[INFORMATION PROVIDED — start]
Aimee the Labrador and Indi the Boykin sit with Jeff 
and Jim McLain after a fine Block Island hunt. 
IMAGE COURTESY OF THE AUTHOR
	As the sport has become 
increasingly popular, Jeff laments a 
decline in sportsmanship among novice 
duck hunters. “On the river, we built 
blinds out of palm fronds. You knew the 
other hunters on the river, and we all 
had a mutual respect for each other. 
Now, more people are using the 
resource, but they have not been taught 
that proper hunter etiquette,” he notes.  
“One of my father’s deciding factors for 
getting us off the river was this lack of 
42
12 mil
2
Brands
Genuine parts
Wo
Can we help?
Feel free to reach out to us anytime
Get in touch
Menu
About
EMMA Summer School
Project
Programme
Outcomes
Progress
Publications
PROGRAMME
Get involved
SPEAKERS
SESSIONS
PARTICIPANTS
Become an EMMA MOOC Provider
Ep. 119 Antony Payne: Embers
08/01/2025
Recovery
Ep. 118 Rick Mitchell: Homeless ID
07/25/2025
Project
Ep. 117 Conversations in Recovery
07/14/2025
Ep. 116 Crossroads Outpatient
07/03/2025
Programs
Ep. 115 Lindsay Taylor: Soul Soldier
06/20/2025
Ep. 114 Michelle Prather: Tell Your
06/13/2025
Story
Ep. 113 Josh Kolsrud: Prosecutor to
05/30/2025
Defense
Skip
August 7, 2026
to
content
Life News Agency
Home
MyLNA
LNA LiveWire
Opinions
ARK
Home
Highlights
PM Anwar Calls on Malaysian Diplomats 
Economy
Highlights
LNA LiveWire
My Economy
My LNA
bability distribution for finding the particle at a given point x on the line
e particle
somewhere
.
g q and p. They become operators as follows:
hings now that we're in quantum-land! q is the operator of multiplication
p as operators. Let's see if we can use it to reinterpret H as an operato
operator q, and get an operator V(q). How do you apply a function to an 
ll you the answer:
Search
[INFORMATION PROVIDED — finish]
ACTIVITY: For the string "operators", go line by line through the material and copy every line that has it.

ANSWER BELOW:
g q and p. They become operators as follows:
p as operators. Let's see if we can use it to reinterpret H as an operato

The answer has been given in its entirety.